La porta bianca cioè pura come il cuore dei tanti bambini che sono stati violati nella loro innocenza, ma rimangono innocenti; la porta trasparente come il vetro che permette di vedere attraverso, opposta all’opacità che impedisce di leggere nel cuore delle persone, ma che opacizza anche la storia; la porta condannata del buio di tante prigioni di mattoni o di solitudini in cui vivono reclusi alcuni; la porta cieca che non va oltre il “dove si è già” senza entusiasmi di novità, come è invece la Pasqua, novità oltre la cieca ineluttabile morte; la porta intransitiva che non fa passare, dove non ci sono né andate né ritorni nella propria vita, c’è solo immobilismo delle proprie posizioni e la chiusura agli altri; la porta labirintica, da dove ti sembra di esserne uscito e invece ti ritrovi ancora in viottoli talvolta ciechi dove ancora giri e rigiri, come in certi vizi e peccati, da cui sembri non uscirne mai fuori; la porta “Dove nessuna stanza o città s’apre all’occhio”, come le porte di certe frontiere che sono diventate ormai muri invalicabili, e gli occhi diventano troppo miopi o peggio chiusi agli spazi di accoglienza per l’umanità disumanizzata dalle troppo umane posizioni di idee di “questa è casa mia ed entra solo chi voglio io”; una porta come una “cruna di ago” dove il Vangelo ci ricorda che all’impossibile ci pensa Dio, ed una cruna di ago diventa lo spazio accessibile alla salvezza per ogni uomo (cfr Lc 18,24-27); la porta morgana della Parola, dove Parola è scritta in lettera Maiuscola, la Parola, Logos, Verbum (cfr Gv. 1,1), la Parola “fatta carne” per la nostra salvezza. La Parola che ha dato la vita per noi sulla Croce, e perché noi potessimo aprire a Lui le nostre porte, Gesù apre a noi le porte del Paradiso “oggi sarai con me nel paradiso” (Lc. 23,43).
“Io sto alla porta e busso” Il Signore sta alla porta del nostro cuore e bussa. Bussa non perché non ha una propria casa (la Trinità è la Casa delle Tre persone uguali e distinte in un solo Dio), ma perché vorrebbe trovare casa anche nei nostri cuori chiusi nel proprio peccato, nella propria solitudine, nella propria autosufficienza.

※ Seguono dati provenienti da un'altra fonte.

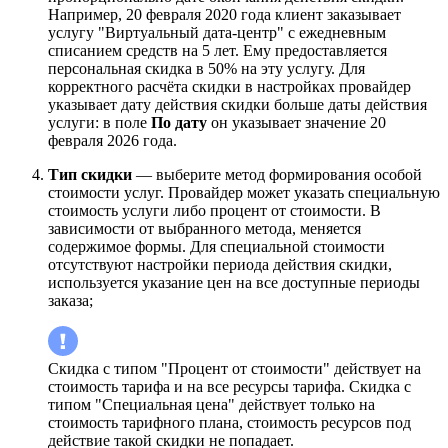
Например, 20 февраля 2020 года клиент заказывает
услугу "Виртуальный дата-центр" с ежедневным
списанием средств на 5 лет. Ему предоставляется
персональная скидка в 50% на эту услугу. Для
корректного расчёта скидки в настройках провайдер
указывает дату действия скидки больше даты действия
услуги: в поле
По дату
он указывает значение 20
февраля 2026 года.
Тип скидки
— выберите метод формирования особой
стоимости услуг. Провайдер может указать специальную
стоимость услуги либо процент от стоимости. В
зависимости от выбранного метода, меняется
содержимое формы. Для специальной стоимости
отсутствуют настройки периода действия скидки,
используется указание цен на все доступные периоды
заказа;
Скидка с типом "Процент от стоимости" действует на
стоимость тарифа и на все ресурсы тарифа. Скидка с
типом "Специальная цена" действует только на
стоимость тарифного плана, стоимость ресурсов под
действие такой скидки не попадает.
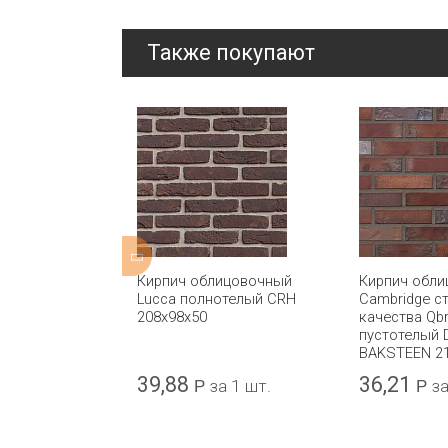
Также покупают
ицовочный
Кирпич облицовочный
Кирпич обл
Handmade
Lucca полнотелый CRH
Cambridge с
y полнотелый
208x98x50
качества Qbr
5x102x65
пустотелый
BAKSTEEN 2
39,88
36,21
а 1 шт.
Р
за 1 шт.
Р
за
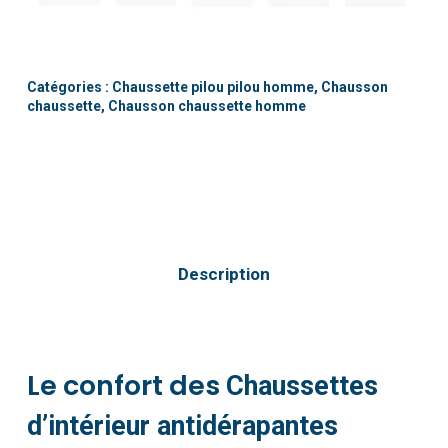
Catégories :
Chaussette pilou pilou homme
,
Chausson
chaussette
,
Chausson chaussette homme
Description
Le confort des
Chaussettes
d’intérieur antidérapantes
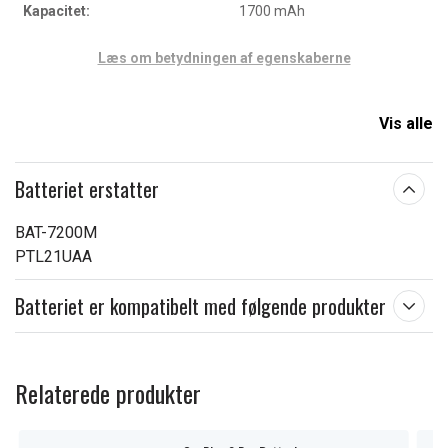
Kapacitet:
1700 mAh
Læs om betydningen af egenskaberne
Vis alle
Batteriet erstatter
BAT-7200M
PTL21UAA
Batteriet er kompatibelt med følgende produkter
Relaterede produkter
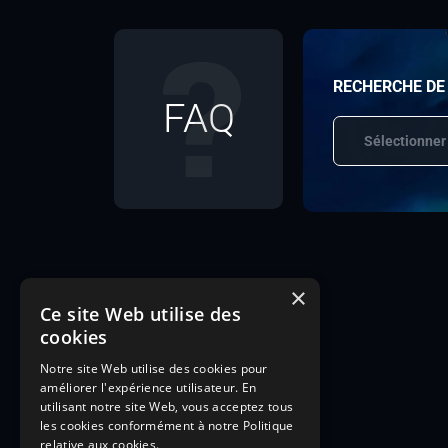
RECHERCHE DE
FAQ
Sélectionner
×
Ce site Web utilise des
cookies
Notre site Web utilise des cookies pour
améliorer l'expérience utilisateur. En
utilisant notre site Web, vous acceptez tous
les cookies conformément à notre Politique
relative aux cookies.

Il Signore bussa, perché desidera abitare le nostre vite talvolta o troppo vuote o troppo piene di cose inutili. Bussa, con garbo. Non butta giù la porta con l’ariete, non vuole fare violazione di domicilio; non viene ad intimare nessuna causa di sfratto; non vuole fare occupazione impropria; desidera solo cenare con noi, anzi vuole essere Lui il nostro pasto quotidiano nell’Eucaristia del suo Corpo, cibo che sostenta le nostre debolezze e infermità; desidera che ascoltiamo la sua voce, in quel dialogo che desidera però instaurare perché vuole far parte della soluzione dei nostri problemi. Lui che è il Cristo sofferente vuole incontra le nostre e le altre “Criste” vite per renderle gloriose e non più “poveri Cristi, corpi sofferenti”. Le nostre “Criste vite” e tutte le altre “Criste vite”.
Apriamogli la porta allora. Apriamo a Lui che bussa. E se nel dubbio non dovessimo riconoscerlo subito, perché travestito nei panni del povero che chiede sempre alle porte della nostra chiesa; del giovane in difficoltà che reca solo danno anche al nostro oratorio; della famiglia che sta dividendosi portandosi il suo bagaglio di roba, di dolore e rabbia; del malato che bestemmia la sua malattia; dell’anziano che è rinchiuso nel suo passato; del disoccupato che bussa a tutte le porte per trovare uno straccio di lavoro; dello straniero che passa dal confine della sua terra per trovarsi talvolta confinato al confine nella nostra terra; della persona indesiderata e scomoda; apriamo perché qualcuno come ci ricorda la Lettera agli Ebrei, sulla pratica dell’ospitalità “hanno accolto degli angeli senza saperlo” (Eb. 13,2). E quell’angelo non è un angelo qualsiasi è proprio Cristo sofferente e risorto, per noi e per tutti.